Reconfiguring the code

Only if absolutely desperate and after consultation …

The package has very little code that is truly machine dependent, but what little machine dependence there may be has been isolated in a small set of routines in the “utl_*.f” files, that handle I/O units and file structure, timing and error handling, etc., functions that can be sensitive to the specific environment. These are segregated and organized in a fashion to make it easier to configure the code to the idiosyncrasies of a given platform. Currently, only two configurations are needed: a standard general version and a version to enable MPI-NEB, reflecting the militantly generic approach to programming structures used in the code (if it breaks, it’s gone). However, some computing platforms have special needs. An some old Alpha machines, the system had limits on the length of a single written record; it would write any length record you asked, but a read would intermittently and irreproducibly fail. Some systems have special conventions for connecting to the file system (esp. parallel file systems). If you need to alter the convention for file names, or what the default standard out/in units are. If your platform uses non-standard timing routines. All these potentially machine-dependent aspects can be addressed in the utl_*.f file. The code handles many system-dependent needs through pseudo-modules that are initialized in the STARTX routine. The utl_* routines should only be modified as a last resort and only after acquiring a detailed understanding of the problem. Handling machine dependencies without introducing other problems is an awkward enterprise.

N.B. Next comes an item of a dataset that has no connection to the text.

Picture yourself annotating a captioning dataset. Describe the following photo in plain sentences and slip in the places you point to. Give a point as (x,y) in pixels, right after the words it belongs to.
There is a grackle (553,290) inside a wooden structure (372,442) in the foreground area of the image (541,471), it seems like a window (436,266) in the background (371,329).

Redimensioning the code – easy

Sometimes you want to run a calculation that is larger than what the code dimension parameters allow (these are echo’d in the output). The code output will usually tell you exactly what it needs to run. It is a simple procedure to modify the code size: edit “lcao.params”, the dimension file for the code, and recompile the main routine and relink the code.

The parameters in “lcao.params” define the limits on the code. This file is used in only one place: it is inserted via an “include” into the main program “lcaomain.f”. The virtue of this single use is that a redimensioned executable can be built by simply recompiling the main program (quick) and not the entire code (slower). The bulk of the code is in the subroutines file “lcaosubs.f”, and those subroutines are completely insensitive to dimensions.

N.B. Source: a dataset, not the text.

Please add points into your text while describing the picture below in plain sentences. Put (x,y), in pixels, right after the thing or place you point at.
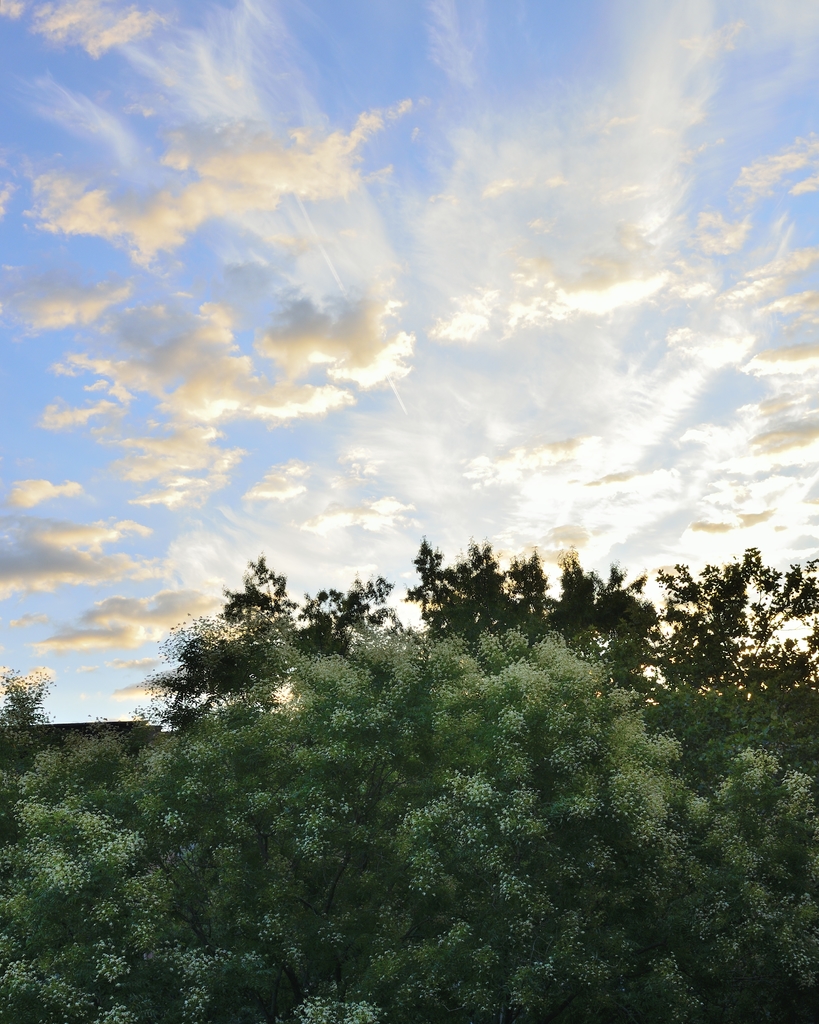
In this image we can see there are trees (417,643) and a sky (358,306).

There are two kinds of parameters in the “lcao.params” file: those that determine specific problem aspects, and those that fix available memory.

Most of the parameters place limits on discrete problem aspects: number of atams, number of basis functions, k-points, symmetries, etc. It is clear what they refer to, and they can usually be modified rather freely as they do not allocate large amounts of memory. If your calculation requests a larger problem in some respect than what the code is dimensioned for, the input routines will stop and point out what parameter needs to be modified. Modify that parameter in “lcao.params” and recompile.

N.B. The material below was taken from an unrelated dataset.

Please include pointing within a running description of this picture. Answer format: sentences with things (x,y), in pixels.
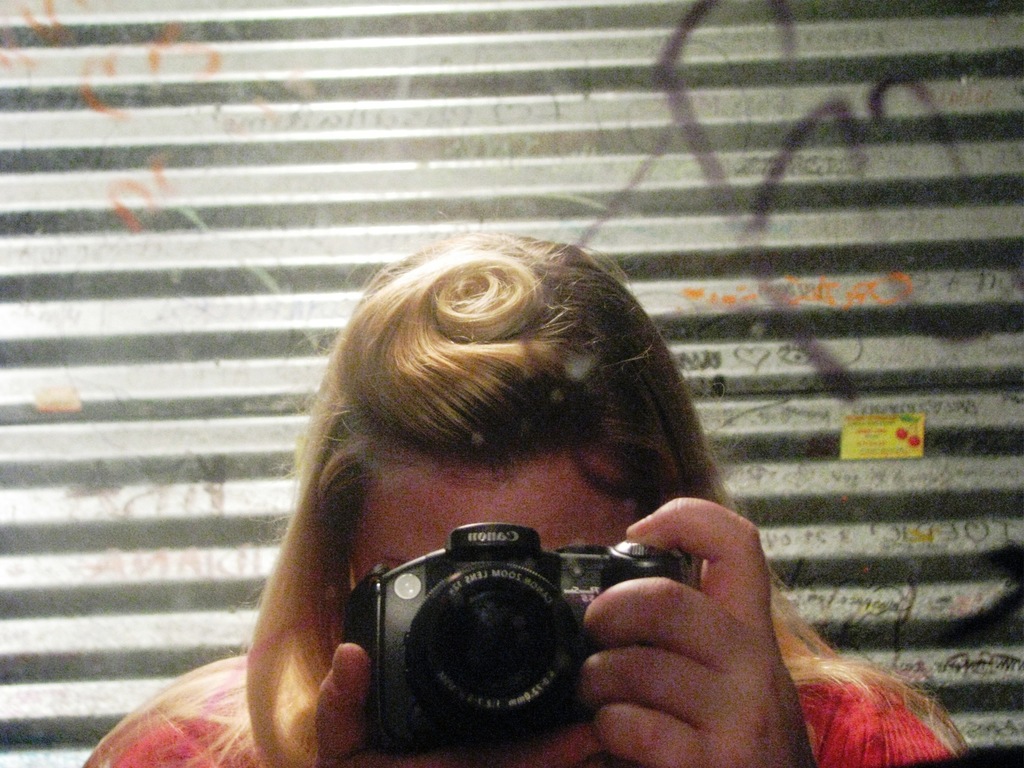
In this image there is a woman (384,553) holding the camera (473,571). Behind her there is a metal shutter (272,177) with some text (772,161) on it.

The parameter “maxwkd” specifies the size of the principal workspace used in the code, and determines the amount of memory the code can use. At initialization, the code creates one huge real*8 workspace dimensioned to “maxwkd”, and then dynamically allocates memory it needs from this workspace. Before entering any computationally expensive routines, the code does an exact forecast of the memory needed to complete, and will stop if it sees it has insufficient to complete and will output the minimum necessary memory to finish. Modify “maxwkd” in “lcao.params” accordingly and recompile. The biggest workspace you can have –the maximum you can set “maxwkd”– is limited by the physical memory of your platform. On a 256MB machine, the largest you can set “maxwkd” is about 30M, on 512MB about 60M, and on 1GB about 110M. The exact limit will vary depending on the system, and how much space the OS reserves for other purposes.


Surprisingly, not much to say here, except to do a careful reading of the procedures above. This page is itself a troubleshooting guide that you will consult only if a trivial make failed. Detailed attention has gone toward making the code portable and robust. The rule that “if it breaks, it’s gone” has served the code well.